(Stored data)
▬▬▬▬▬▬

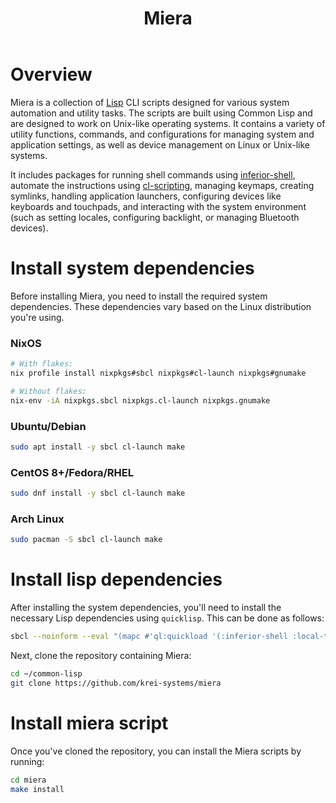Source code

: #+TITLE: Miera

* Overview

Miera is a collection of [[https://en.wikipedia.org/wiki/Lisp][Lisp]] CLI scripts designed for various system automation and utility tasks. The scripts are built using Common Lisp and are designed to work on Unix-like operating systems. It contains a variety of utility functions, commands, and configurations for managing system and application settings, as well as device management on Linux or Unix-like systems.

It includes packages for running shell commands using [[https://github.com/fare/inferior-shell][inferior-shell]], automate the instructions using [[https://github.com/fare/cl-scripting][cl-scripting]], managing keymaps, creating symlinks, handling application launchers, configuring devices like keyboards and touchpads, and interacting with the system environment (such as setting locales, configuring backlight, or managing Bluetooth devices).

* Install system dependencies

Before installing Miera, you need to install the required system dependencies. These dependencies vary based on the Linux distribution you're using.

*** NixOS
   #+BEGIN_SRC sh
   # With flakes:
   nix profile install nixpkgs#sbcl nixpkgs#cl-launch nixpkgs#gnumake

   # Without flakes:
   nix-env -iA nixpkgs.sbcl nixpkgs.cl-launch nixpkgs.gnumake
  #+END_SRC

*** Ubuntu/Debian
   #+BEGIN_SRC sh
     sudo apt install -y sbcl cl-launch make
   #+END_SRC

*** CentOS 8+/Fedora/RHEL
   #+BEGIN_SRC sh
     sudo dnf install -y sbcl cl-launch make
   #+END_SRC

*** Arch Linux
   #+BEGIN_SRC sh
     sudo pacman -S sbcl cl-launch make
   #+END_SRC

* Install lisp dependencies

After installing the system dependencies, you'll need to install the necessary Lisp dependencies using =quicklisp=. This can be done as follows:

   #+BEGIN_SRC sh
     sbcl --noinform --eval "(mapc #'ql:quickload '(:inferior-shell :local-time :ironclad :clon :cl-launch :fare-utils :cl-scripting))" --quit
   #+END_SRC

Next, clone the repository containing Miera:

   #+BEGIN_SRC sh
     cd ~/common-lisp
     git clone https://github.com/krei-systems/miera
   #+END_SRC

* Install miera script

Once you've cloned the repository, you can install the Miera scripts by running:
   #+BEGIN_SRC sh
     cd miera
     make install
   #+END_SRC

▬▬▬▬▬▬

In the copy, every entry appears exactly as written above and no picture appears.

Source code

: #+TITLE: Miera

* Overview

Miera is a collection of [[https://en.wikipedia.org/wiki/Lisp][Lisp]] CLI scripts designed for various system automation and utility tasks. The scripts are built using Common Lisp and are designed to work on Unix-like operating systems. It contains a variety of utility functions, commands, and configurations for managing system and application settings, as well as device management on Linux or Unix-like systems.

It includes packages for running shell commands using [[https://github.com/fare/inferior-shell][inferior-shell]], automate the instructions using [[https://github.com/fare/cl-scripting][cl-scripting]], managing keymaps, creating symlinks, handling application launchers, configuring devices like keyboards and touchpads, and interacting with the system environment (such as setting locales, configuring backlight, or managing Bluetooth devices).

* Install system dependencies

Before installing Miera, you need to install the required system dependencies. These dependencies vary based on the Linux distribution you're using.

*** NixOS
   #+BEGIN_SRC sh
   # With flakes:
   nix profile install nixpkgs#sbcl nixpkgs#cl-launch nixpkgs#gnumake

   # Without flakes:
   nix-env -iA nixpkgs.sbcl nixpkgs.cl-launch nixpkgs.gnumake
  #+END_SRC

*** Ubuntu/Debian
   #+BEGIN_SRC sh
     sudo apt install -y sbcl cl-launch make
   #+END_SRC

*** CentOS 8+/Fedora/RHEL
   #+BEGIN_SRC sh
     sudo dnf install -y sbcl cl-launch make
   #+END_SRC

*** Arch Linux
   #+BEGIN_SRC sh
     sudo pacman -S sbcl cl-launch make
   #+END_SRC

* Install lisp dependencies

After installing the system dependencies, you'll need to install the necessary Lisp dependencies using =quicklisp=. This can be done as follows:

   #+BEGIN_SRC sh
     sbcl --noinform --eval "(mapc #'ql:quickload '(:inferior-shell :local-time :ironclad :clon :cl-launch :fare-utils :cl-scripting))" --quit
   #+END_SRC

Next, clone the repository containing Miera:

   #+BEGIN_SRC sh
     cd ~/common-lisp
     git clone https://github.com/krei-systems/miera
   #+END_SRC

* Install miera script

Once you've cloned the repository, you can install the Miera scripts by running:
   #+BEGIN_SRC sh
     cd miera
     make install
   #+END_SRC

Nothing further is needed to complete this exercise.